The BCA exodus has begun.
A day after Alabama Power announced its plans to leave the Business Council of Alabama, two more powerhouses — Regions Bank, the state’s only Fortune 500 company, and PowerSouth Energy, an energy company serving south Alabama and northwest Florida — followed suit on Tuesday.
More defections are expected throughout the week, including Blue Cross/Blue Shield and Drummond Coal. All told, BCA is expected to lose its top seven contributors and more than $1 million in annual contributions — a devastating blow to what has been one of the most influential lobbying groups in the state.
APR has reported for weeks on the growing tension between the largest companies and the BCA board over the leadership of BCA CEO Billy Canary. The primary issue was Canary’s ineffectiveness as a lobbyist in Montgomery, where he failed to garner support in recent legislative sessions for key pieces of legislation that the BCA’s top contributors had backed.
In the 2017 session, the BCA lost big public battles over bills and were shut out, failing to pass a single piece of meaningful legislation. The 2018 session wasn’t much better.
In addition, lawmakers around the State House began to openly resist BCA’s agenda, and many complained about the heavy-handed manner in which Canary operated. Their irritation boiled over in 2017, when during the debate over a bill allowing for autism therapy coverage, Canary dressed down a respected lawmaker in the State House hallway.
BCA’s top donors had enough after last session, and following a number of meetings, they let it be known that they wanted Canary replaced with a friendlier representative — former Alabama House Speaker Seth Hammett.

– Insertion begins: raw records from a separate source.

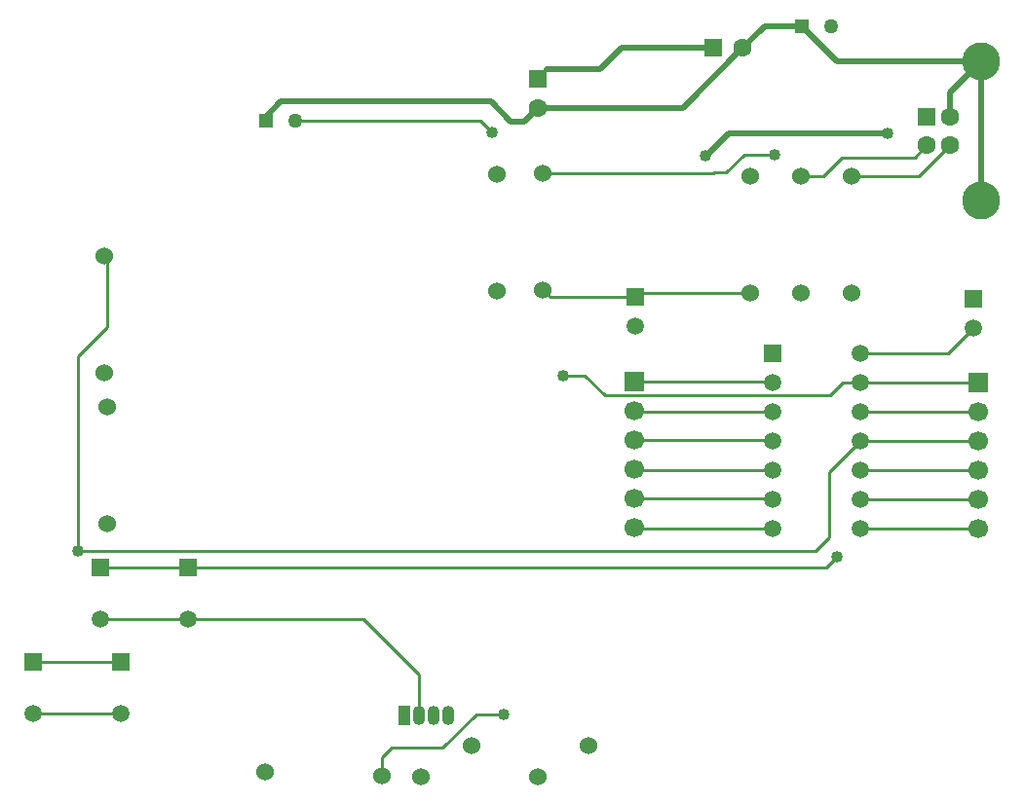
<source format=gbr>
G04 DipTrace 3.0.0.2*
G04 Bottom.gbr*
%MOMM*%
G04 #@! TF.FileFunction,Copper,L2,Bot*
G04 #@! TF.Part,Single*
G04 #@! TA.AperFunction,Conductor*
%ADD13C,0.254*%
%ADD14C,0.508*%
G04 #@! TA.AperFunction,ComponentPad*
%ADD17C,1.6*%
%ADD18R,1.6X1.6*%
%ADD19C,1.27*%
%ADD20R,1.27X1.27*%
%ADD21O,1.05X1.7*%
%ADD22R,1.05X1.7*%
%ADD23R,1.5X1.5*%
%ADD24C,1.5*%
%ADD25R,1.7X1.7*%
%ADD26C,1.7*%
%ADD27C,1.6*%
%ADD28C,3.3*%
%ADD29C,1.524*%
%ADD30C,1.524*%
%ADD32C,1.5*%
G04 #@! TA.AperFunction,ViaPad*
%ADD36C,1.016*%
%FSLAX35Y35*%
G04*
G71*
G90*
G75*
G01*
G04 Bottom*
%LPD*%
X6560007Y4590307D2*
D13*
X7748317D1*
X7758903Y4579720D1*
Y4325720D2*
X6570593D1*
X6560007Y4336307D1*
Y4082307D2*
X7748317D1*
X7758903Y4071720D1*
Y3817720D2*
X6570593D1*
X6560007Y3828307D1*
Y3574307D2*
X7748317D1*
X7758903Y3563720D1*
Y3309720D2*
X6570593D1*
X6560007Y3320307D1*
X9549330Y3313887D2*
X8525070D1*
X8520903Y3309720D1*
X9549330Y4329887D2*
X8525070D1*
X8520903Y4325720D1*
X1921463Y2972880D2*
X2683463D1*
X8225380D1*
X8315607Y3063107D1*
X9549330Y4075887D2*
X8525070D1*
X8520903Y4071720D1*
X1332147Y2151623D2*
X2094147D1*
X1723390Y3113590D2*
Y4809930D1*
X1972967Y5059507D1*
Y5658987D1*
X1953120Y5678833D1*
X1723390Y3113590D2*
X8133567D1*
X8252763Y3232787D1*
Y3803580D1*
X8520903Y4071720D1*
Y3563720D2*
X9545163D1*
X9549330Y3567887D1*
X8520903Y4579720D2*
X9545163D1*
X9549330Y4583887D1*
X8520903Y4579720D2*
X8368910D1*
X8256010Y4466820D1*
X6305987D1*
X6128817Y4643990D1*
X5942920D1*
X2094147Y1701623D2*
X1332147D1*
X1921463Y2522880D2*
X2683463D1*
X4201873D1*
X4687170Y2037583D1*
Y1686944D1*
X4683500Y1683273D1*
X6562600Y5324030D2*
X5828040D1*
X5763250Y5388820D1*
X7563300Y5360180D2*
X6598750D1*
X6562600Y5324030D1*
X7246527Y7489947D2*
D14*
X6450160D1*
X6264613Y7304400D1*
X5799117D1*
D13*
X5717750Y7223033D1*
X8520903Y4833720D2*
X9285157D1*
X9505810Y5054373D1*
X9568663Y7371780D2*
D14*
Y6167780D1*
X9297663Y6894780D2*
Y7100780D1*
X9568663Y7371780D1*
X8318860D1*
X8013857Y7676783D1*
X7687363D1*
X7500527Y7489947D1*
X5717750Y6969033D2*
X6979613D1*
X7500527Y7489947D1*
X3352883Y6855393D2*
Y6894770D1*
X3481900Y7023787D1*
X5308610D1*
X5482917Y6849480D1*
X5598197D1*
X5717750Y6969033D1*
X5763250Y6404820D2*
D13*
X7244747D1*
X7250340Y6410413D1*
X7355107D1*
X7510833Y6566140D1*
X7777557D1*
X3606883Y6855393D2*
X5222027D1*
X5324330Y6753090D1*
X8002270Y6380007D2*
X8198033D1*
X8356333Y6538307D1*
X8991190D1*
X9097663Y6644780D1*
X8442907Y6378413D2*
X9031297D1*
X9297663Y6644780D1*
X7171487Y6552017D2*
D14*
X7183293D1*
X7380230Y6748953D1*
X8757540D1*
X8520903Y3817720D2*
D13*
X9545163D1*
X9549330Y3821887D1*
X5424970Y1696733D2*
X5183540D1*
X4890073Y1403267D1*
X4445620D1*
X4365813Y1323459D1*
Y1163553D1*
D36*
X8315607Y3063107D3*
X1723390Y3113590D3*
D3*
X5942920Y4643990D3*
X7777557Y6566140D3*
X5324330Y6753090D3*
X7171487Y6552017D3*
X8757540Y6748953D3*
X5424970Y1696733D3*
D17*
X5717750Y6969033D3*
D18*
Y7223033D3*
D17*
X7500527Y7489947D3*
D18*
X7246527D3*
D19*
X8267857Y7676783D3*
D20*
X8013857D3*
D19*
X3606883Y6855393D3*
D20*
X3352883D3*
D21*
X4937500Y1683273D3*
X4683500D3*
D22*
X4556500D3*
D21*
X4810500D3*
D23*
X6562600Y5324030D3*
D24*
Y5070030D3*
D23*
X9505810Y5308373D3*
D24*
Y5054373D3*
D25*
X9549330Y4583887D3*
D26*
Y4329887D3*
Y4075887D3*
Y3821887D3*
Y3567887D3*
Y3313887D3*
D25*
X6560007Y4590307D3*
D26*
Y4336307D3*
Y4082307D3*
Y3828307D3*
Y3574307D3*
Y3320307D3*
D18*
X9097663Y6894780D3*
D27*
Y6644780D3*
X9297663D3*
Y6894780D3*
D28*
X9568663Y6167780D3*
Y7371780D3*
D29*
X5763250Y5388820D3*
D30*
Y6404820D3*
D29*
X5365023Y5377870D3*
D30*
Y6393870D3*
D29*
X1953120Y5678833D3*
D30*
Y4662833D3*
D29*
X1972533Y4371337D3*
D30*
Y3355337D3*
D29*
X7563300Y5360180D3*
D30*
Y6376180D3*
D29*
X8002270Y6380007D3*
D30*
Y5364007D3*
D29*
X8442907Y6378413D3*
D30*
Y5362413D3*
D29*
X5144047Y1419140D3*
D30*
X6160047D3*
D29*
X4699593Y1149293D3*
D30*
X5715593D3*
D29*
X3350361Y1196914D3*
D30*
X4365813Y1163553D3*
D23*
X1921463Y2972880D3*
D32*
Y2522880D3*
X2683463D3*
D23*
Y2972880D3*
X1332147Y2151623D3*
D32*
Y1701623D3*
X2094147D3*
D23*
Y2151623D3*
X7758903Y4833720D3*
D24*
Y4579720D3*
Y4325720D3*
Y4071720D3*
Y3817720D3*
Y3563720D3*
Y3309720D3*
X8520903D3*
Y3563720D3*
Y3817720D3*
Y4071720D3*
Y4325720D3*
Y4579720D3*
Y4833720D3*
M02*

</source>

Hammett is currently an executive with PowerSouth and also served as former Gov. Robert Bentley’s chief of staff.
Those top companies wanted Canary to resign by June 1 and leave no later than Sept. 1, making way for Hammett in time for November’s elections.
But BCA’s board, led by president Perry Hand, the chairman of Volkert Construction, resisted that move — a resistance many tie to Volkert’s influx of state contracts since Canary has led BCA. Over the last several months, the disagreements have turned ugly, and the threats to blow up the entire organization are now very real.

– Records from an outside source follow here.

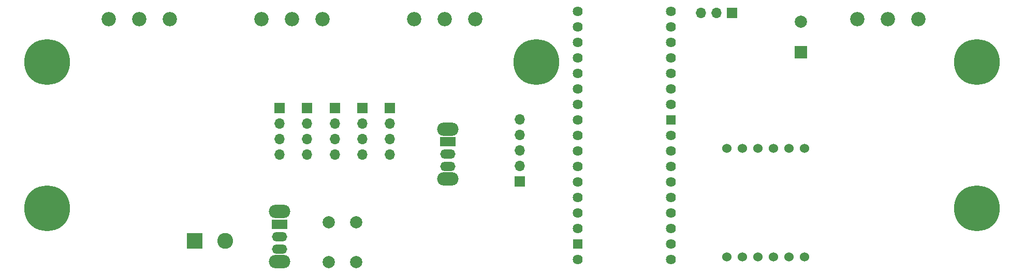
<source format=gbr>
%TF.GenerationSoftware,KiCad,Pcbnew,7.0.1-0*%
%TF.CreationDate,2023-07-27T20:08:02-04:00*%
%TF.ProjectId,Segway V3,53656777-6179-4205-9633-2e6b69636164,V1*%
%TF.SameCoordinates,Original*%
%TF.FileFunction,Soldermask,Bot*%
%TF.FilePolarity,Negative*%
%FSLAX46Y46*%
G04 Gerber Fmt 4.6, Leading zero omitted, Abs format (unit mm)*
G04 Created by KiCad (PCBNEW 7.0.1-0) date 2023-07-27 20:08:02*
%MOMM*%
%LPD*%
G01*
G04 APERTURE LIST*
G04 Aperture macros list*
%AMRoundRect*
0 Rectangle with rounded corners*
0 $1 Rounding radius*
0 $2 $3 $4 $5 $6 $7 $8 $9 X,Y pos of 4 corners*
0 Add a 4 corners polygon primitive as box body*
4,1,4,$2,$3,$4,$5,$6,$7,$8,$9,$2,$3,0*
0 Add four circle primitives for the rounded corners*
1,1,$1+$1,$2,$3*
1,1,$1+$1,$4,$5*
1,1,$1+$1,$6,$7*
1,1,$1+$1,$8,$9*
0 Add four rect primitives between the rounded corners*
20,1,$1+$1,$2,$3,$4,$5,0*
20,1,$1+$1,$4,$5,$6,$7,0*
20,1,$1+$1,$6,$7,$8,$9,0*
20,1,$1+$1,$8,$9,$2,$3,0*%
G04 Aperture macros list end*
%ADD10C,7.500000*%
%ADD11C,2.340000*%
%ADD12R,2.600000X2.600000*%
%ADD13C,2.600000*%
%ADD14R,1.700000X1.700000*%
%ADD15O,1.700000X1.700000*%
%ADD16C,2.000000*%
%ADD17C,1.625600*%
%ADD18RoundRect,0.025400X0.736600X0.736600X-0.736600X0.736600X-0.736600X-0.736600X0.736600X-0.736600X0*%
%ADD19C,1.524000*%
%ADD20O,3.500000X2.200000*%
%ADD21R,2.500000X1.500000*%
%ADD22O,2.500000X1.500000*%
%ADD23R,2.000000X2.000000*%
G04 APERTURE END LIST*
D10*
%TO.C,REF\u002A\u002A*%
X80000000Y-112000000D03*
%TD*%
D11*
%TO.C,POT3*%
X150000000Y-105000000D03*
X145000000Y-105000000D03*
X140000000Y-105000000D03*
%TD*%
%TO.C,POT2*%
X125000000Y-105000000D03*
X120000000Y-105000000D03*
X115000000Y-105000000D03*
%TD*%
D12*
%TO.C,J9*%
X104107502Y-141307500D03*
D13*
X109107502Y-141307500D03*
%TD*%
D14*
%TO.C,J5*%
X122500000Y-119500000D03*
D15*
X122500000Y-122040000D03*
X122500000Y-124580000D03*
X122500000Y-127120000D03*
%TD*%
D16*
%TO.C,RST*%
X130500000Y-138262500D03*
X130500000Y-144762500D03*
X126000000Y-138262500D03*
X126000000Y-144762500D03*
%TD*%
D14*
%TO.C,J6*%
X131500000Y-119500000D03*
D15*
X131500000Y-122040000D03*
X131500000Y-124580000D03*
X131500000Y-127120000D03*
%TD*%
D17*
%TO.C,U1*%
X166760000Y-144360000D03*
D18*
X166760000Y-141820000D03*
D17*
X166760000Y-139280000D03*
X166760000Y-136740000D03*
X166760000Y-134200000D03*
X166760000Y-131660000D03*
X166760000Y-129120000D03*
X166760000Y-126580000D03*
X166760000Y-124040000D03*
X166760000Y-121500000D03*
X166760000Y-118960000D03*
X166760000Y-116420000D03*
X166760000Y-113880000D03*
X166760000Y-111340000D03*
X166760000Y-108800000D03*
X166760000Y-106260000D03*
X166760000Y-103720000D03*
X182000000Y-103720000D03*
X182000000Y-106260000D03*
X182000000Y-108800000D03*
X182000000Y-111340000D03*
X182000000Y-113880000D03*
X182000000Y-116420000D03*
X182000000Y-118960000D03*
D18*
X182000000Y-121500000D03*
D17*
X182000000Y-124040000D03*
X182000000Y-126580000D03*
X182000000Y-129120000D03*
X182000000Y-131660000D03*
X182000000Y-134200000D03*
X182000000Y-136740000D03*
X182000000Y-139280000D03*
X182000000Y-141820000D03*
X182000000Y-144360000D03*
%TD*%
D10*
%TO.C,REF\u002A\u002A*%
X160000000Y-112000000D03*
%TD*%
D14*
%TO.C,J2*%
X192000000Y-104000000D03*
D15*
X189460000Y-104000000D03*
X186920000Y-104000000D03*
%TD*%
D11*
%TO.C,POT4*%
X222500000Y-105000000D03*
X217500000Y-105000000D03*
X212500000Y-105000000D03*
%TD*%
D10*
%TO.C,REF\u002A\u002A*%
X232000000Y-112000000D03*
%TD*%
D14*
%TO.C,J8*%
X157250000Y-131575000D03*
D15*
X157250000Y-129035000D03*
X157250000Y-126495000D03*
X157250000Y-123955000D03*
X157250000Y-121415000D03*
%TD*%
D14*
%TO.C,J7*%
X136000000Y-119500000D03*
D15*
X136000000Y-122040000D03*
X136000000Y-124580000D03*
X136000000Y-127120000D03*
%TD*%
D14*
%TO.C,J3*%
X127000000Y-119500000D03*
D15*
X127000000Y-122040000D03*
X127000000Y-124580000D03*
X127000000Y-127120000D03*
%TD*%
D10*
%TO.C,REF\u002A\u002A*%
X80000000Y-136000000D03*
%TD*%
D19*
%TO.C,A1*%
X191150000Y-143890000D03*
X193690000Y-143890000D03*
X196230000Y-143890000D03*
X198770000Y-143890000D03*
X201310000Y-143890000D03*
X203850000Y-143890000D03*
X191150000Y-126110000D03*
X193690000Y-126110000D03*
X196230000Y-126110000D03*
X198770000Y-126110000D03*
X201310000Y-126110000D03*
X203850000Y-126110000D03*
%TD*%
D14*
%TO.C,J4*%
X118000000Y-119500000D03*
D15*
X118000000Y-122040000D03*
X118000000Y-124580000D03*
X118000000Y-127120000D03*
%TD*%
D20*
%TO.C,S1*%
X118000000Y-136512500D03*
X118000000Y-144712500D03*
D21*
X118000000Y-138612500D03*
D22*
X118000000Y-140612500D03*
X118000000Y-142612500D03*
%TD*%
D20*
%TO.C,MOTOR_SW1*%
X145500000Y-122975000D03*
X145500000Y-131175000D03*
D21*
X145500000Y-125075000D03*
D22*
X145500000Y-127075000D03*
X145500000Y-129075000D03*
%TD*%
D11*
%TO.C,POT1*%
X100000000Y-105000000D03*
X95000000Y-105000000D03*
X90000000Y-105000000D03*
%TD*%
D10*
%TO.C,REF\u002A\u002A*%
X232000000Y-136000000D03*
%TD*%
D23*
%TO.C,C_LED1*%
X203250000Y-110367677D03*
D16*
X203250000Y-105367677D03*
%TD*%
M02*

</source>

“After careful and thoughtful review, Regions Bank has evaluated its investment in the Business Council of Alabama and is withdrawing from the BCA effective immediately,” a Regions spokesperson wrote in an email to several media outlets. The Montgomery Advertiser was first to report Region’s decision to leave BCA.
A short time later, al.com reported that PowerSouth was following suit.
“We feel the BCA has lost direction and no longer provides us value,” said Christi Scruggs, media and communication coordinator for PowerSouth, in an email to al.com. “We have lost confidence in their leadership.”
On Monday, Alabama Power CEO Mark Crosswhite expressed similar concerns over BCA leadership.
In a response letter that couldn’t have made the strained relationships any better, Hand blamed APCO for leaking information to bloggers and essentially called the power company unreasonable in its demands for a change in leadership.